Secure access control using groups in Microsoft Entra ID

Microsoft Entra ID allows the use of groups to manage access to resources in an organization. Use groups for access control to manage and minimize access to applications. When groups are used, only members of those groups can access the resource. Using groups also enables the following management features:

  • Attribute-based dynamic groups
  • External groups synced from on-premises Active Directory
  • Administrator managed or self-service managed groups

To learn more about the benefits of groups for access control, see manage access to an application.

While developing an application, authorize access with the groups claim. To learn more, see how to configure group claims for applications with Microsoft Entra ID.

Today, many applications select a subset of groups with the securityEnabled flag set to true to avoid scale challenges, that is, to reduce the number of groups returned in the token. Setting the securityEnabled flag to be true for a group doesn't guarantee that the group is securely managed.

Best practices to mitigate risk

The following table presents several security best practices for security groups and the potential security risks each practice mitigates.

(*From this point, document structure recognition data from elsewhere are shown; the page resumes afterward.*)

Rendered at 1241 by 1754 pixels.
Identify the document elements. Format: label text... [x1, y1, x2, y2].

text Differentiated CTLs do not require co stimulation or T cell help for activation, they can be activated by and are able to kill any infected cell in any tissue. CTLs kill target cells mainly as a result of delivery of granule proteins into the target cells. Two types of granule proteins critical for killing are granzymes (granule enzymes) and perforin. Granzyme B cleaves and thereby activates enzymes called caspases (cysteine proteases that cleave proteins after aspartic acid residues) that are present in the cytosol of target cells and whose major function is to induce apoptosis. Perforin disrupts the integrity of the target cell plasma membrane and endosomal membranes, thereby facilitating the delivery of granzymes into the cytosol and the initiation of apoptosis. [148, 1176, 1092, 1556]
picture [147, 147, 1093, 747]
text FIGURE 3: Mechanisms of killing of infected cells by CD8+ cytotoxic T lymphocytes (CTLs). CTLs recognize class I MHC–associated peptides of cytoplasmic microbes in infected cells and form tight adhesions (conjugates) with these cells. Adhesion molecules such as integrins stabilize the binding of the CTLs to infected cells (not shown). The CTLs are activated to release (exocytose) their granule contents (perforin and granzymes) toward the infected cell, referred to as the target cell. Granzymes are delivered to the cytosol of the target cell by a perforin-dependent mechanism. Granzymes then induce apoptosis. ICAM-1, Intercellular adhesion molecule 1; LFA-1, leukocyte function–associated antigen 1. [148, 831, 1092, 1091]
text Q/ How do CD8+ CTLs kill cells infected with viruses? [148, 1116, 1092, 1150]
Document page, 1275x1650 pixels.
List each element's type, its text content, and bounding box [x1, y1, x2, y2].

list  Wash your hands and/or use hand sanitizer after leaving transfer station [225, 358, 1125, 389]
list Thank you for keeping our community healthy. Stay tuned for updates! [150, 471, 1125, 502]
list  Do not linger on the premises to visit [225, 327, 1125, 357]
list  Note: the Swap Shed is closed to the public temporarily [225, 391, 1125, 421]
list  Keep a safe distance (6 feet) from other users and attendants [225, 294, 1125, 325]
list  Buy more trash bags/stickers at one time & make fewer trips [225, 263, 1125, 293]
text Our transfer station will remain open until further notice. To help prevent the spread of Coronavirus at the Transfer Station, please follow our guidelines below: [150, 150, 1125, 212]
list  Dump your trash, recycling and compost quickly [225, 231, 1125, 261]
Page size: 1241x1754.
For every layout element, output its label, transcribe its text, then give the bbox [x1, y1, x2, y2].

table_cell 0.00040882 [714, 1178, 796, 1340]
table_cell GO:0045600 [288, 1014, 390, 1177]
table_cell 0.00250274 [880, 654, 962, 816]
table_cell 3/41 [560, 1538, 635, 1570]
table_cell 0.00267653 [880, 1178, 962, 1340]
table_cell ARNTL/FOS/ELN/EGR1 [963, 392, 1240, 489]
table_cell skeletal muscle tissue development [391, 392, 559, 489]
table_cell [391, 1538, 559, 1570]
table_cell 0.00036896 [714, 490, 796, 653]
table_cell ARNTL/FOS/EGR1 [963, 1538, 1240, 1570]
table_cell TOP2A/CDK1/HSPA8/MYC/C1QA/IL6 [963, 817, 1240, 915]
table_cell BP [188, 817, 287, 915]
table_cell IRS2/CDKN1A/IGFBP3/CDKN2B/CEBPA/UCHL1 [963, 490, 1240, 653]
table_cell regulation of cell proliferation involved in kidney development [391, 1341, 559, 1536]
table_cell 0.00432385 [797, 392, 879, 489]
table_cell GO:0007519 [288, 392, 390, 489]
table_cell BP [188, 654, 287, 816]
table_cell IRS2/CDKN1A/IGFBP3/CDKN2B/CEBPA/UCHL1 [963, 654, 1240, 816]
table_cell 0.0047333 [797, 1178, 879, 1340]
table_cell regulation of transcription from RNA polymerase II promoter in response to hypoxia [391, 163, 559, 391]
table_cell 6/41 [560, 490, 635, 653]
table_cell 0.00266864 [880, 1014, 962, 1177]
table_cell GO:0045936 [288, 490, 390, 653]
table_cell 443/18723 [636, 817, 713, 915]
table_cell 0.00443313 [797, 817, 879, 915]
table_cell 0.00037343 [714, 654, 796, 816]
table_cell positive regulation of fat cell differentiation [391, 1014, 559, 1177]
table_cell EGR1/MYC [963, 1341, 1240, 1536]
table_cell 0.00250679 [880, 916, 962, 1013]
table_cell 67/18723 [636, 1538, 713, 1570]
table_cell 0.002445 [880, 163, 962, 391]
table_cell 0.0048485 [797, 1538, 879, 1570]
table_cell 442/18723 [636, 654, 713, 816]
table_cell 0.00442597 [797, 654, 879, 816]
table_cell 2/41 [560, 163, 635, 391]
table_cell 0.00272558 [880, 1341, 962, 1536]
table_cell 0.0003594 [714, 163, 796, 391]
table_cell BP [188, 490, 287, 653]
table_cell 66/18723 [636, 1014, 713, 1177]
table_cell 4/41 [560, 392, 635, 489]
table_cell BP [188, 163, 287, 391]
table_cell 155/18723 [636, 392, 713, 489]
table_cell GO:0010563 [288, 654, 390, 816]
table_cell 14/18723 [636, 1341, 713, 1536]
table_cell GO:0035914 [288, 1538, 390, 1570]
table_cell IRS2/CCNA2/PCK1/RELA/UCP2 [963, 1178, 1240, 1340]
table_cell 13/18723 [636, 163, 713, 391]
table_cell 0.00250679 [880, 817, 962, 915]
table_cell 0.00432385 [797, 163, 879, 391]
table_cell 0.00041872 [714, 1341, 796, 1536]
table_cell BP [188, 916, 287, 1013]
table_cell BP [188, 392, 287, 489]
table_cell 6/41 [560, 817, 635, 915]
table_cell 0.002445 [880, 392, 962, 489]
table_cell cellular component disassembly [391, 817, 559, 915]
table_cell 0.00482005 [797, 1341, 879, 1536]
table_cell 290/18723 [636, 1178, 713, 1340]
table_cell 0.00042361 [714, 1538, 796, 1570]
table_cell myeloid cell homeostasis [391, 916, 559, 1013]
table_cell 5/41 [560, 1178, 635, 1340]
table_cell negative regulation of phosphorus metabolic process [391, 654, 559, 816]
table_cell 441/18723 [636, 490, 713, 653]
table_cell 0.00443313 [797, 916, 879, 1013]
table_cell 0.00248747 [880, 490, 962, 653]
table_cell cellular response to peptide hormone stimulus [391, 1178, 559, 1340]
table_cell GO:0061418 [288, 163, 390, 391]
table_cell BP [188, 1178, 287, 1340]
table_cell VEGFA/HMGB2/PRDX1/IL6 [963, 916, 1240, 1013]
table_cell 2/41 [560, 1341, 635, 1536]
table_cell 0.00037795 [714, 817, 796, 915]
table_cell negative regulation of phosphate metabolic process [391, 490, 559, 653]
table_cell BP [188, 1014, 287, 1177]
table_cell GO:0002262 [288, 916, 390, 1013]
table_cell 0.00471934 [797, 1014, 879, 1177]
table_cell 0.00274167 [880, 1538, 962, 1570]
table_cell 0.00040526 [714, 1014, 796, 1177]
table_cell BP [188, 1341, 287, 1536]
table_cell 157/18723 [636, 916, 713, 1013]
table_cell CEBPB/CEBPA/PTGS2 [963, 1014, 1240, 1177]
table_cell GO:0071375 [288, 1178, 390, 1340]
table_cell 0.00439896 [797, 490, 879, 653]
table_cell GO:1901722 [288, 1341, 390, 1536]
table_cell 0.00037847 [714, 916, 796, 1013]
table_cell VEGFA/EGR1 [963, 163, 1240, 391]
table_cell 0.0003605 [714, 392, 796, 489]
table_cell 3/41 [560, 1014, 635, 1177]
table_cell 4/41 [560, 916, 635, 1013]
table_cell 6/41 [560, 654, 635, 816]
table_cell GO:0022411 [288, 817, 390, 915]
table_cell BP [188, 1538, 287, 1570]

Security best practice Security risk mitigated
Ensure resource owner and group owner are the same principal. Applications should build their own group management experience and create new groups to manage access. For example, an application can create groups with the Group.Create permission and add itself as the owner of the group. This way the application has control over its groups without being over privileged to modify other groups in the tenant. When group owners and resource owners are different entities, group owners can add users to the group who aren't supposed to access the resource but can then access it unintentionally.
Build an implicit contract between the resource owner and group owner. The resource owner and the group owner should align on the group purpose, policies, and members that can be added to the group to get access to the resource. This level of trust is non-technical and relies on human or business contract. When group owners and resource owners have different intentions, the group owner may add users to the group the resource owner didn't intend on giving access to. This action can result in unnecessary and potentially risky access.
Use private groups for access control. Microsoft 365 groups are managed by the visibility concept. This property controls the join policy of the group and visibility of group resources. Security groups have join policies that either allow anyone to join or require owner approval. On-premises-synced groups can also be public or private. Users joining an on-premises-synced group can get access to cloud resource as well. When you use a public group for access control, any member can join the group and get access to the resource. The risk of elevation of privilege exists when a public group is used to give access to an external resource.
Group nesting. When you use a group for access control and it has other groups as its members, members of the subgroups can get access to the resource. In this case, there are multiple group owners of the parent group and the subgroups. Aligning with multiple group owners on the purpose of each group and how to add the right members to these groups is more complex and more prone to accidental grant of access. Limit the number of nested groups or don't use them at all if possible.